Chilean studio DX Architectos have designed a timber roof-top extension in Santiago for Ashtanga Yoga Chile – the oldest school in the country specialised in this method of yoga. The addition has been added to the roof of the client’s house, who wanted a spiritual retreat where she could teach and practice yoga.
In essence, the studio consists of a carefully crafted pine box. “We chose wood because it is suitable for absorbing the moisture generated during the practice of yoga, and it contributes to the calm atmosphere of the studio,” explain lead architect German Rodríguez of DX Architectos.
The frame of the extension is purposely left exposed, doubling up as a ledge for showcasing objects, but also a connection to the practice of yoga in a more spiritual dimension. “We wanted the express the building’s materials and its construction process,” explains the architects; “the exposed structure also relates to the structure of the human body and an understanding of yoga as the practice of ‘body art’.”
Rodríguez explains the client’s request: “It needed to satisfy all the conditions for the comfortable practice of yoga – good ventilation, good acoustic and thermal insulation, and a spiritual atmosphere.”
We particularly like the low-level window details, which allows the yogi to exercise and connect directly with the exterior leafy surroundings. According to the architects, the low-level windows also create a particular atmosphere, allowing for a “more spiritual space that looks inward, similar to a temple”.
Architecturally, the low-level window strips make a statement and give the extension the effect of being a top-heavy, floating timber structure. “The idea was to create a line of light that separates the studio from the house, so it almost appears to be suspended,” says Rodríguez.
But the glazing design is not simply aesthetic, it serves a very practical purpose as well by screaming the studio from direct sunlight, whilst still allowing for passive cross ventilation.
Contrary to the untreated pine interiors, outside, the building shows off a blackened pine exterior.
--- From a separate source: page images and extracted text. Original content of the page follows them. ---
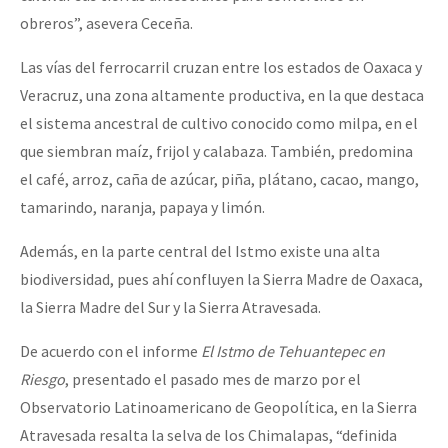
obreros”, asevera Ceceña.
Las vías del ferrocarril cruzan entre los estados de Oaxaca y
Veracruz, una zona altamente productiva, en la que destaca
el sistema ancestral de cultivo conocido como milpa, en el
que siembran maíz, frijol y calabaza. También, predomina
el café, arroz, caña de azúcar, piña, plátano, cacao, mango,
tamarindo, naranja, papaya y limón.
Además, en la parte central del Istmo existe una alta
biodiversidad, pues ahí confluyen la Sierra Madre de Oaxaca,
la Sierra Madre del Sur y la Sierra Atravesada.
De acuerdo con el informe
El Istmo de Tehuantepec en
Riesgo
, presentado el pasado mes de marzo por el
Observatorio Latinoamericano de Geopolítica, en la Sierra
Atravesada resalta la selva de los Chimalapas, “definida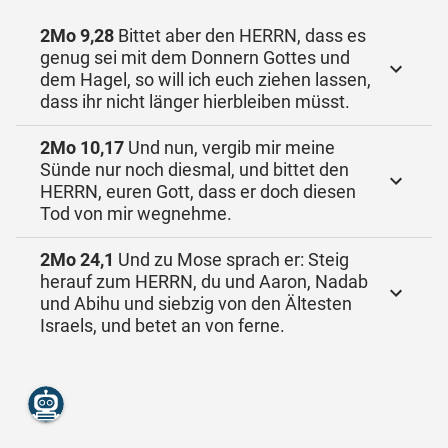
2Mo 9,28
Bittet aber den HERRN, dass es
genug sei mit dem Donnern Gottes und
dem Hagel, so will ich euch ziehen lassen,
dass ihr nicht länger hierbleiben müsst.
2Mo 10,17
Und nun, vergib mir meine
Sünde nur noch diesmal, und bittet den
HERRN, euren Gott, dass er doch diesen
Tod von mir wegnehme.
2Mo 24,1
Und zu Mose sprach er: Steig
herauf zum HERRN, du und Aaron, Nadab
und Abihu und siebzig von den Ältesten
Israels, und betet an von ferne.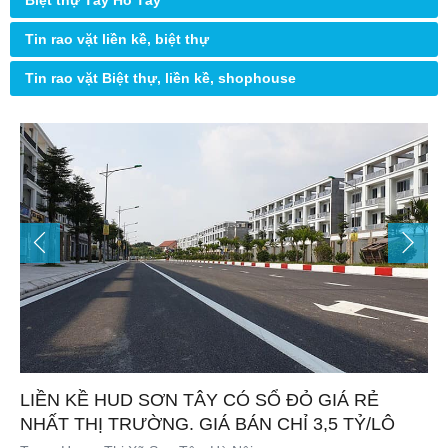
Biệt thự Tây Hồ Tây
Tin rao vặt liền kề, biệt thự
Tin rao vặt Biệt thự, liền kề, shophouse
LIỀN KỀ HUD SƠN TÂY CÓ SỔ ĐỎ GIÁ RẺ
NHẤT THỊ TRƯỜNG. GIÁ BÁN CHỈ 3,5 TỶ/LÔ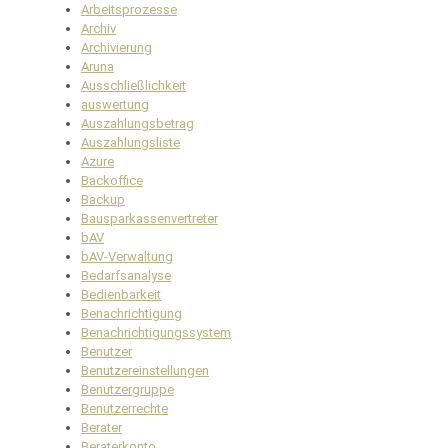
Arbeitsprozesse
Archiv
Archivierung
Aruna
Ausschließlichkeit
auswertung
Auszahlungsbetrag
Auszahlungsliste
Azure
Backoffice
Backup
Bausparkassenvertreter
bAV
bAV-Verwaltung
Bedarfsanalyse
Bedienbarkeit
Benachrichtigung
Benachrichtigungssystem
Benutzer
Benutzereinstellungen
Benutzergruppe
Benutzerrechte
Berater
Beraterkonto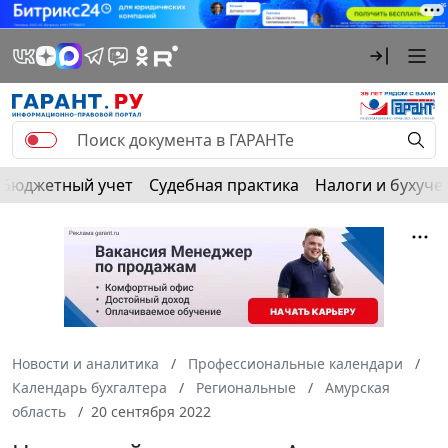
Бюджетный учет
Судебная практика
Налоги и бухуче
Новости и аналитика
Профессиональные календари
Календарь бухгалтера
Региональные
Амурская
область
20 сентября 2022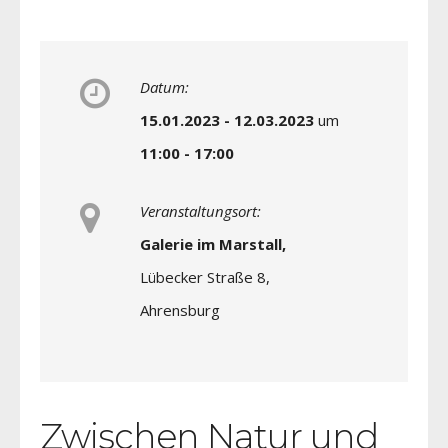
Datum:
15.01.2023 - 12.03.2023
um
11:00 - 17:00
Veranstaltungsort:
Galerie im Marstall,
Lübecker Straße 8,
Ahrensburg
Zwischen Natur und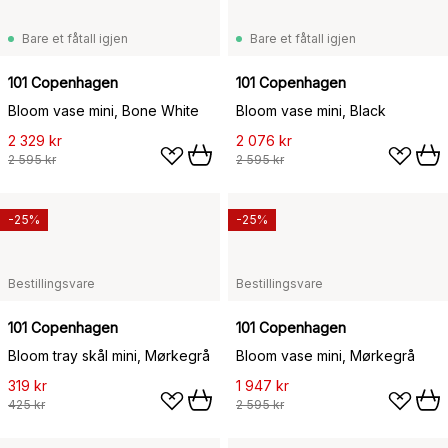
Bare et fåtall igjen
Bare et fåtall igjen
101 Copenhagen
101 Copenhagen
Bloom vase mini, Bone White
Bloom vase mini, Black
2 329 kr
2 076 kr
2 595 kr
2 595 kr
-25%
-25%
Bestillingsvare
Bestillingsvare
101 Copenhagen
101 Copenhagen
Bloom tray skål mini, Mørkegrå
Bloom vase mini, Mørkegrå
319 kr
1 947 kr
425 kr
2 595 kr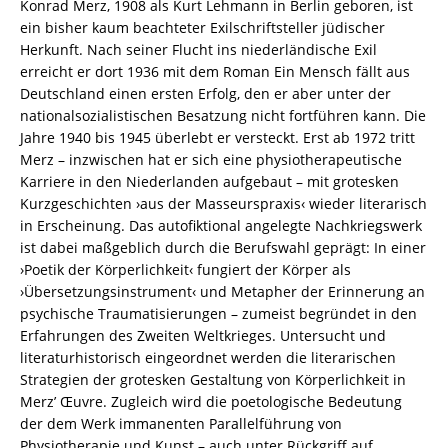
Konrad Merz, 1908 als Kurt Lehmann in Berlin geboren, ist
–
ein bisher kaum beachteter Exilschriftsteller jüdischer
Zu
Herkunft. Nach seiner Flucht ins niederländische Exil
einer
erreicht er dort 1936 mit dem Roman Ein Mensch fällt aus
‚Poetik
Deutschland einen ersten Erfolg, den er aber unter der
der
nationalsozialistischen Besatzung nicht fortführen kann. Die
Körperlichkeit‘
Jahre 1940 bis 1945 überlebt er versteckt. Erst ab 1972 tritt
in
Merz – inzwischen hat er sich eine physiotherapeutische
Konrad
Karriere in den Niederlanden aufgebaut – mit grotesken
Merz’
Kurzgeschichten ›aus der Masseurspraxis‹ wieder literarisch
(un)veröffentlichtem
in Erscheinung. Das autofiktional angelegte Nachkriegswerk
Nachkriegswerk
ist dabei maßgeblich durch die Berufswahl geprägt: In einer
–
›Poetik der Körperlichkeit‹ fungiert der Körper als
Laura
›Übersetzungsinstrument‹ und Metapher der Erinnerung an
John
psychische Traumatisierungen – zumeist begründet in den
–
Erfahrungen des Zweiten Weltkrieges. Untersucht und
ISBN
literaturhistorisch eingeordnet werden die literarischen
9783826082474
Strategien der grotesken Gestaltung von Körperlichkeit in
/
Merz’ Œuvre. Zugleich wird die poetologische Bedeutung
978-
der dem Werk immanenten Parallelführung von
3-
Physiotherapie und Kunst – auch unter Rückgriff auf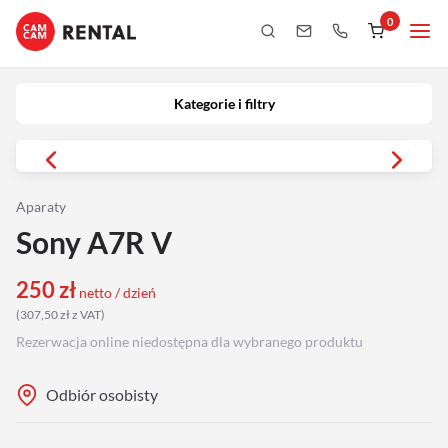
0
Kategorie i filtry
Kamery
Kategorie i filtry
Aparaty
iPhony
Aparaty
Sony A7R V
Obiektywy
250
zł
netto / dzień
Oświetlenie
(
307,50
zł
z VAT
)
Rezerwacja online niedostępna dla wybranego produktu
Podgląd
Odbiór osobisty
Laptopy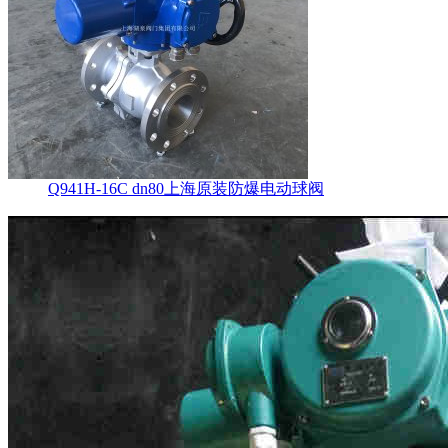
Q941H-16C dn80上海原装防爆电动球阀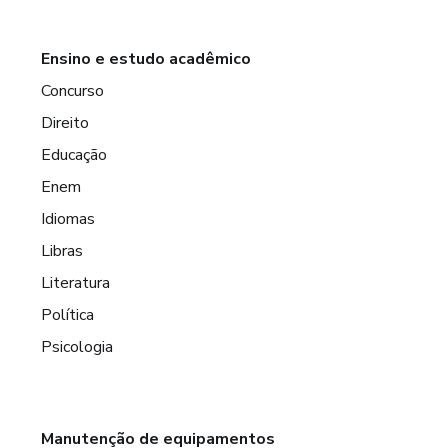
Ensino e estudo acadêmico
Concurso
Direito
Educação
Enem
Idiomas
Libras
Literatura
Política
Psicologia
Manutenção de equipamentos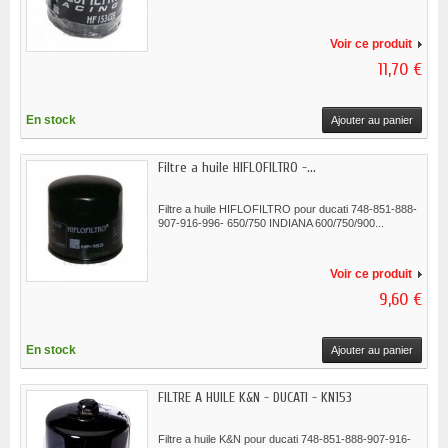
Voir ce produit
11,70 €
En stock
Ajouter au panier
Filtre a huile HIFLOFILTRO -...
Filtre a huile HIFLOFILTRO pour ducati 748-851-888-
907-916-996- 650/750 INDIANA 600/750/900...
Voir ce produit
9,60 €
En stock
Ajouter au panier
FILTRE A HUILE K&N - DUCATI - KN153
Filtre a huile K&N pour ducati 748-851-888-907-916-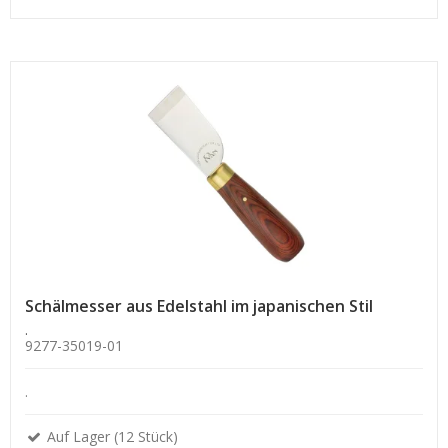
Schälmesser aus Edelstahl im japanischen Stil
.
9277-35019-01
.
Auf Lager (12 Stück)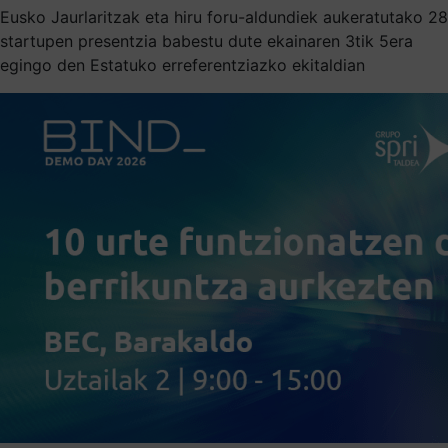
Eusko Jaurlaritzak eta hiru foru-aldundiek aukeratutako 28
startupen presentzia babestu dute ekainaren 3tik 5era
egingo den Estatuko erreferentziazko ekitaldian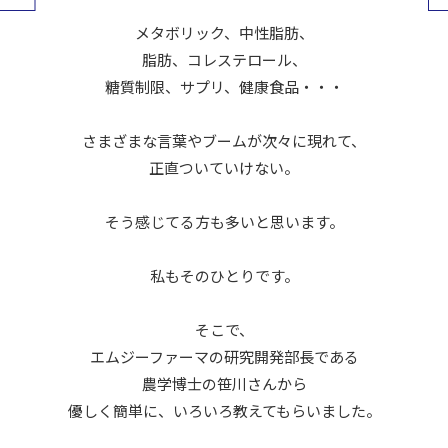
メタボリック、中性脂肪、
脂肪、コレステロール、
糖質制限、サプリ、健康食品・・・
さまざまな言葉やブームが次々に現れて、
正直ついていけない。
そう感じてる方も多いと思います。
私もそのひとりです。
そこで、
エムジーファーマの研究開発部長である
農学博士の笹川さんから
優しく簡単に、いろいろ教えてもらいました。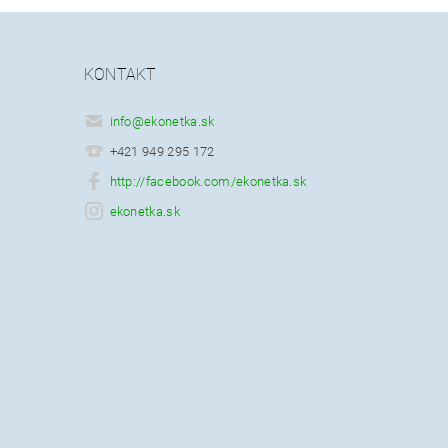
KONTAKT
info
@
ekonetka.sk
+421 949 295 172
http://facebook.com/ekonetka.sk
ekonetka.sk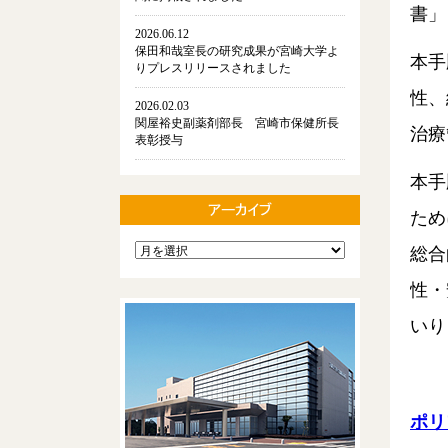
書」
2026.06.12
保田和哉室長の研究成果が宮崎大学よ
本手
りプレスリリースされました
性、
2026.02.03
関屋裕史副薬剤部長 宮崎市保健所長
治療
表彰授与
本⼿
ため
総合
性・
いり
ポリ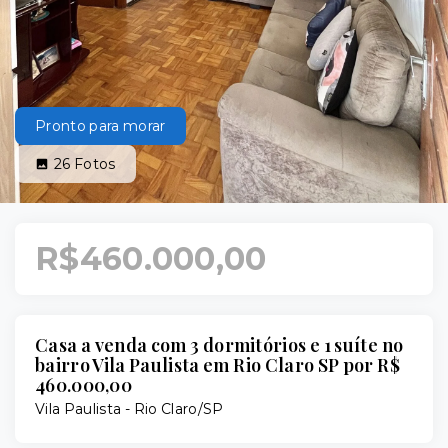
Pronto para morar
26
Fotos
R$460.000,00
Casa a venda com 3 dormitórios e 1 suíte no
bairro Vila Paulista em Rio Claro SP por R$
460.000,00
Vila Paulista - Rio Claro/SP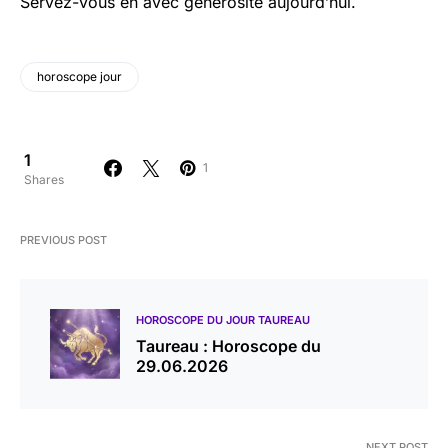
Servez-vous en avec générosité aujourd’hui.
horoscope jour
1
1
Shares
PREVIOUS POST
HOROSCOPE DU JOUR TAUREAU
Taureau : Horoscope du
29.06.2026
NEXT POST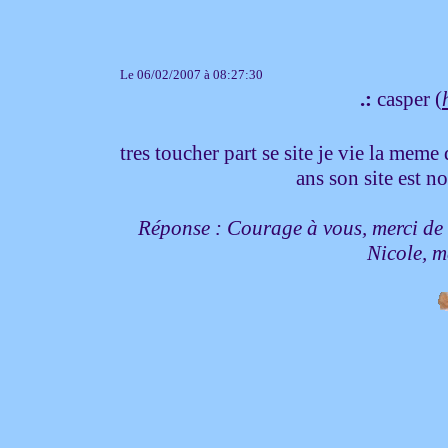
Le 06/02/2007 à 08:27:30
.:
casper (
tres toucher part se site je vie la mem
ans son site es
Réponse : Courage à vous, merci de v
Nicole, 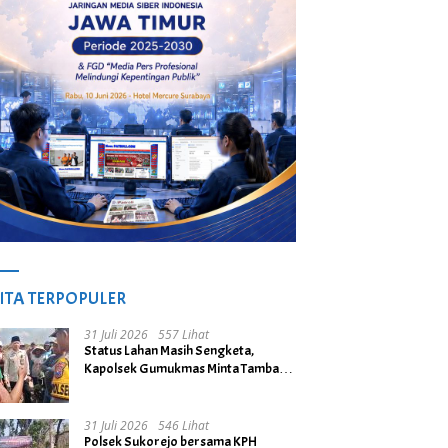
ITA TERPOPULER
31 Juli 2026
557 Lihat
Status Lahan Masih Sengketa,
Kapolsek Gumukmas Minta Tambang
Galian C di Desa Purwoasri
Dihentikan
31 Juli 2026
546 Lihat
Polsek Sukorejo bersama KPH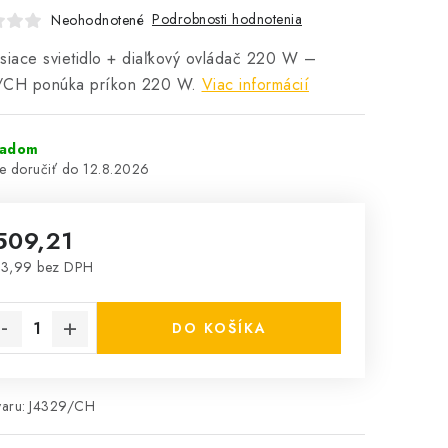
Podrobnosti hodnotenia
Neohodnotené
siace svietidlo + diaľkový ovládač 220 W –
/CH ponúka príkon 220 W.
Viac informácií
ladom
12.8.2026
509,21
13,99 bez DPH
notková cena:
DO KOŠÍKA
aru:
J4329/CH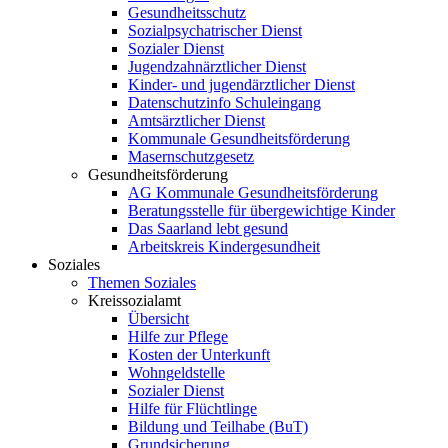
Gesundheitsschutz
Sozialpsychatrischer Dienst
Sozialer Dienst
Jugendzahnärztlicher Dienst
Kinder- und jugendärztlicher Dienst
Datenschutzinfo Schuleingang
Amtsärztlicher Dienst
Kommunale Gesundheitsförderung
Masernschutzgesetz
Gesundheitsförderung
AG Kommunale Gesundheitsförderung
Beratungsstelle für übergewichtige Kinder
Das Saarland lebt gesund
Arbeitskreis Kindergesundheit
Soziales
Themen Soziales
Kreissozialamt
Übersicht
Hilfe zur Pflege
Kosten der Unterkunft
Wohngeldstelle
Sozialer Dienst
Hilfe für Flüchtlinge
Bildung und Teilhabe (BuT)
Grundsicherung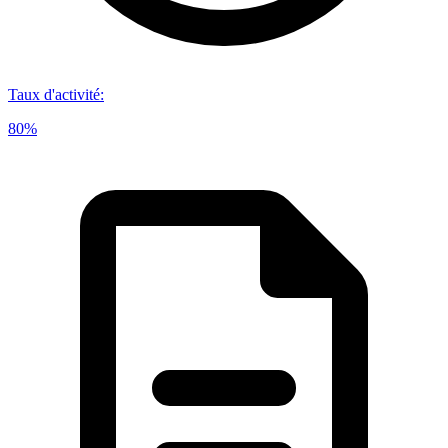
Taux d'activité
:
80%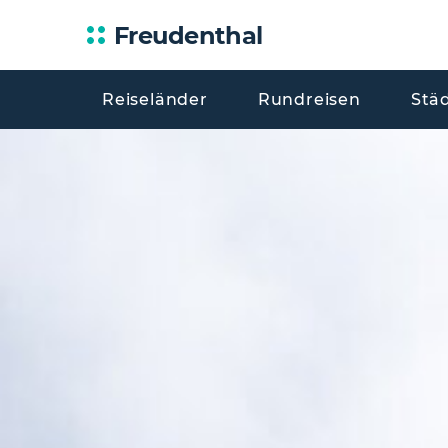
Freudenthal
Reiseländer
Rundreisen
Stä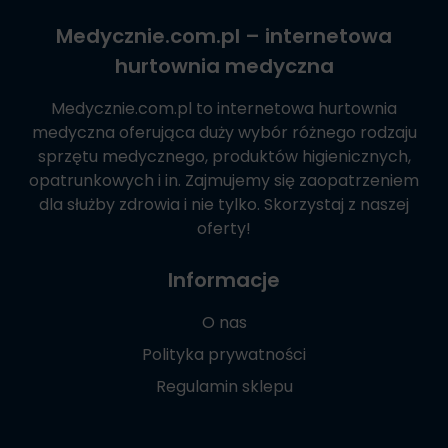
Medycznie.com.pl
– internetowa
hurtownia medyczna
Medycznie.com.pl
to internetowa hurtownia
medyczna oferująca duży wybór różnego rodzaju
sprzętu medycznego, produktów higienicznych,
opatrunkowych i in. Zajmujemy się zaopatrzeniem
dla służby zdrowia i nie tylko. Skorzystaj z naszej
oferty!
Informacje
O nas
Polityka prywatności
Regulamin sklepu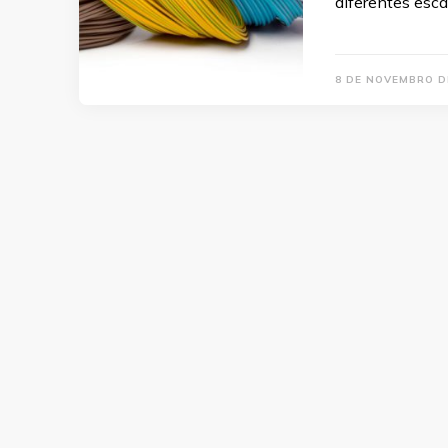
diferentes esc
8 DE NOVEMBRO D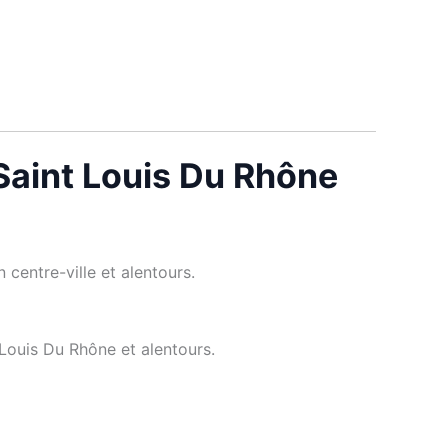
 Saint Louis Du Rhône
 centre-ville et alentours.
 Louis Du Rhône et alentours.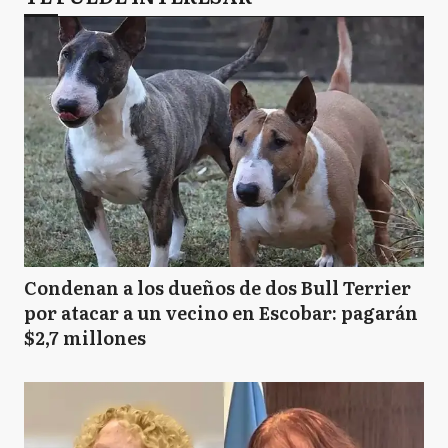
Condenan a los dueños de dos Bull Terrier
por atacar a un vecino en Escobar: pagarán
$2,7 millones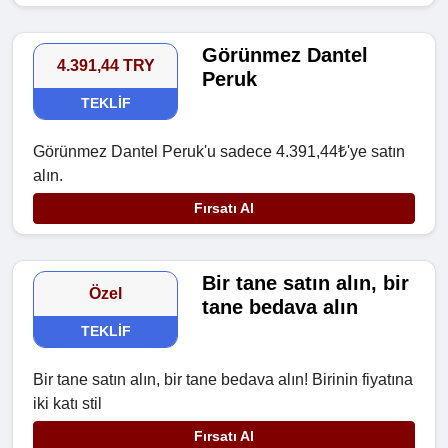
Görünmez Dantel
4.391,44 TRY
Peruk
TEKLIF
Görünmez Dantel Peruk'u sadece 4.391,44₺'ye satın
alın.
Fırsatı Al
Bir tane satın alın, bir
Özel
tane bedava alın
TEKLIF
Bir tane satın alın, bir tane bedava alın! Birinin fiyatına
iki katı stil
Fırsatı Al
The effect is given by what is commonly known as a carbonileo finish – a protective timber treatment traditionally used in Chile.
“The idea was to create a contrast of light and dark between the interior and exterior,” said Rodríguez.
The 120-square-metre studio space also has an entrance hall with separate bathrooms and changing rooms on either side which can be accessed independently from the residence below by stairs at the back of the property.